Dans un arrêt du 23 novembre 2023 (n° 22-20.866) publié au bulletin, la Cour de cassation précise que « le preneur, qui bénéficie des règles applicables en matière d’expropriation, a droit à l’indemnisation des constructions édifiées par lui sur le bien, même en présence d’une clause de nivellement applicable en fin de bail, dès lors qu’à la date de l’éviction anticipée définitive du preneur en raison de travaux d’aménagement faisant suite à une préemption mettant fin prématurément au bail, celui-ci était propriétaire de ces constructions ».

Dans ce dossier soumis à la Cour de cassation, le titulaire du droit de préemption faisait grief à l’arrêt rendu par la Cour d’appel de Paris d’avoir fixé une indemnité pour couvrir le préjudice résultant de la perte de l’immeuble alors que :

1) Le bail à construction comportait une clause de nivellement prévoyant que les constructions édifiées par le preneur seront détruites ou reviendront au bailleur en fin de bail ;

2) La Cour d’appel avait octroyé une indemnité principale, en prenant en compte la perte d’un droit temporaire de propriété sur l’immeuble, à l’exclusion du terrain ainsi qu’une autre indemnité correspondant à la valeur de l’immeuble, minorée de la valeur du terrain, de sorte qu’il aurait été procéder à une double indemnisation ;

3) Une indemnité correspondant à la valeur de l’immeuble, minorée de la valeur du terrain, réparait le préjudice né de la perte d’une propriété définitive alors qu’il résultait des constatations de la Cour d’appel que le droit des preneurs évincés sur l’immeuble était temporaire, eu égard à la clause de nivellement.

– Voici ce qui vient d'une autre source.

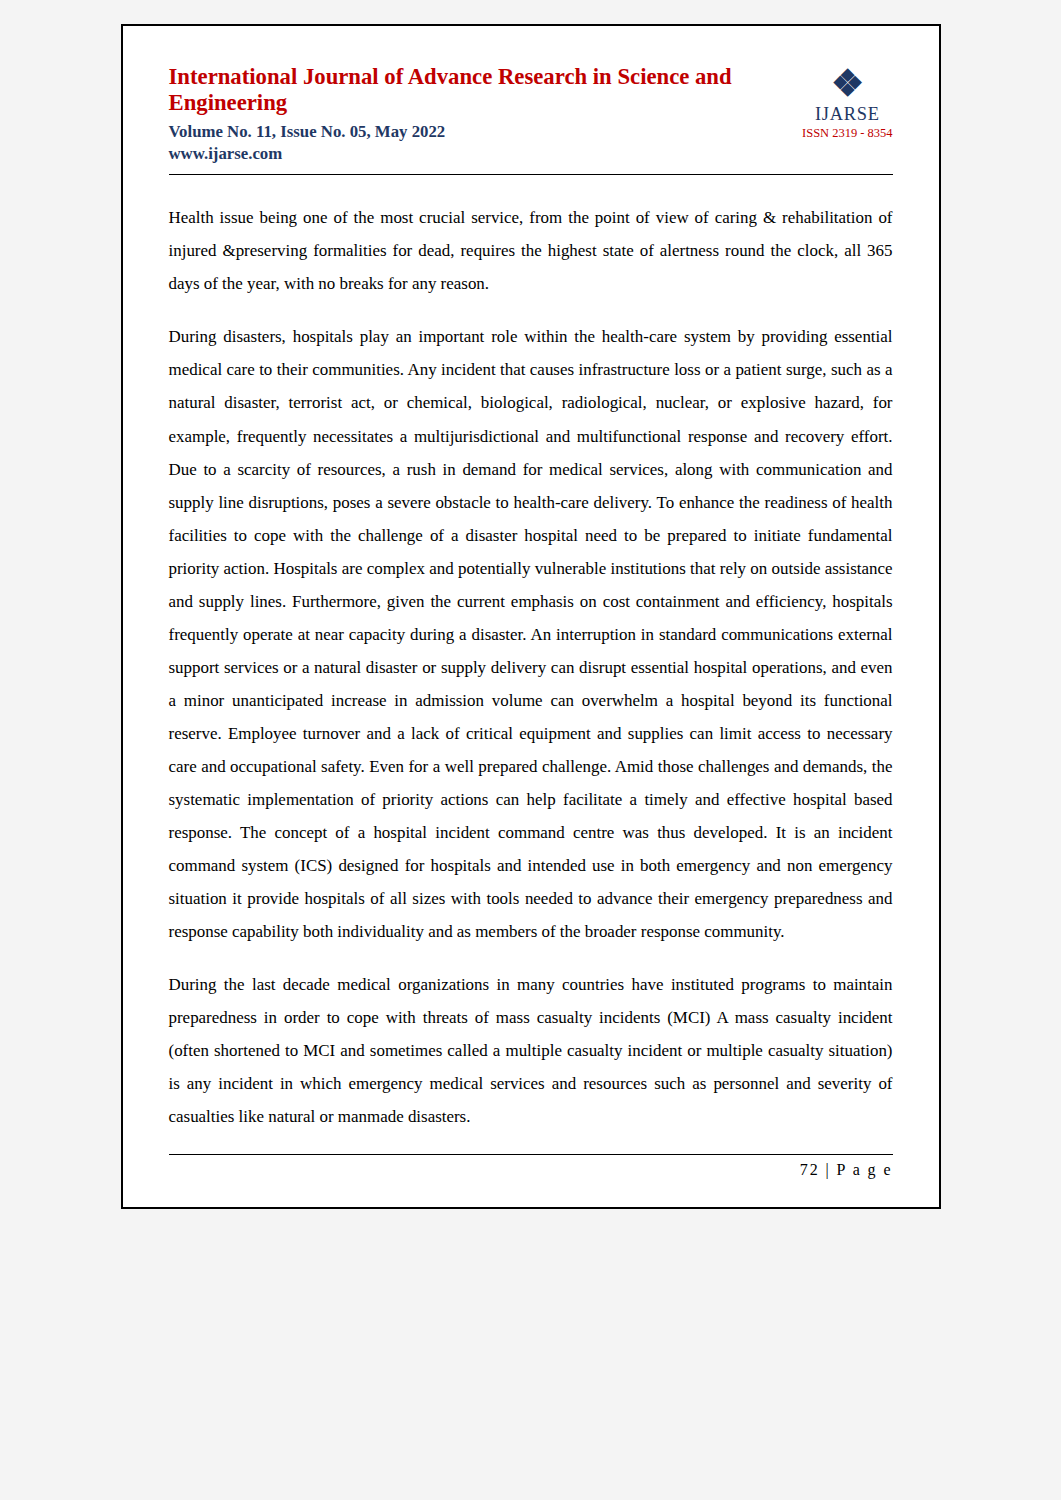International Journal of Advance Research in Science and Engineering
Volume No. 11, Issue No. 05, May 2022
www.ijarse.com
❖ IJARSE ISSN 2319 - 8354
Health issue being one of the most crucial service, from the point of view of caring & rehabilitation of injured &preserving formalities for dead, requires the highest state of alertness round the clock, all 365 days of the year, with no breaks for any reason.
During disasters, hospitals play an important role within the health-care system by providing essential medical care to their communities. Any incident that causes infrastructure loss or a patient surge, such as a natural disaster, terrorist act, or chemical, biological, radiological, nuclear, or explosive hazard, for example, frequently necessitates a multijurisdictional and multifunctional response and recovery effort. Due to a scarcity of resources, a rush in demand for medical services, along with communication and supply line disruptions, poses a severe obstacle to health-care delivery. To enhance the readiness of health facilities to cope with the challenge of a disaster hospital need to be prepared to initiate fundamental priority action. Hospitals are complex and potentially vulnerable institutions that rely on outside assistance and supply lines. Furthermore, given the current emphasis on cost containment and efficiency, hospitals frequently operate at near capacity during a disaster. An interruption in standard communications external support services or a natural disaster or supply delivery can disrupt essential hospital operations, and even a minor unanticipated increase in admission volume can overwhelm a hospital beyond its functional reserve. Employee turnover and a lack of critical equipment and supplies can limit access to necessary care and occupational safety. Even for a well prepared challenge. Amid those challenges and demands, the systematic implementation of priority actions can help facilitate a timely and effective hospital based response. The concept of a hospital incident command centre was thus developed. It is an incident command system (ICS) designed for hospitals and intended use in both emergency and non emergency situation it provide hospitals of all sizes with tools needed to advance their emergency preparedness and response capability both individuality and as members of the broader response community.
During the last decade medical organizations in many countries have instituted programs to maintain preparedness in order to cope with threats of mass casualty incidents (MCI) A mass casualty incident (often shortened to MCI and sometimes called a multiple casualty incident or multiple casualty situation) is any incident in which emergency medical services and resources such as personnel and severity of casualties like natural or manmade disasters.
72 | P a g e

En d’autres termes, la Cour de cassation était conduite à s’interroger sur l’indemnisation du preneur de la valeur vénale de l’immeuble alors que celui-ci ne lui appartenait que temporairement – en raison d’une clause de nivellement faisant revenir la propriété de l’immeuble au bailleur en fin de bail – et étant précisé que le preneur était déjà indemnisé la perte d’un droit temporaire de propriété sur l’immeuble.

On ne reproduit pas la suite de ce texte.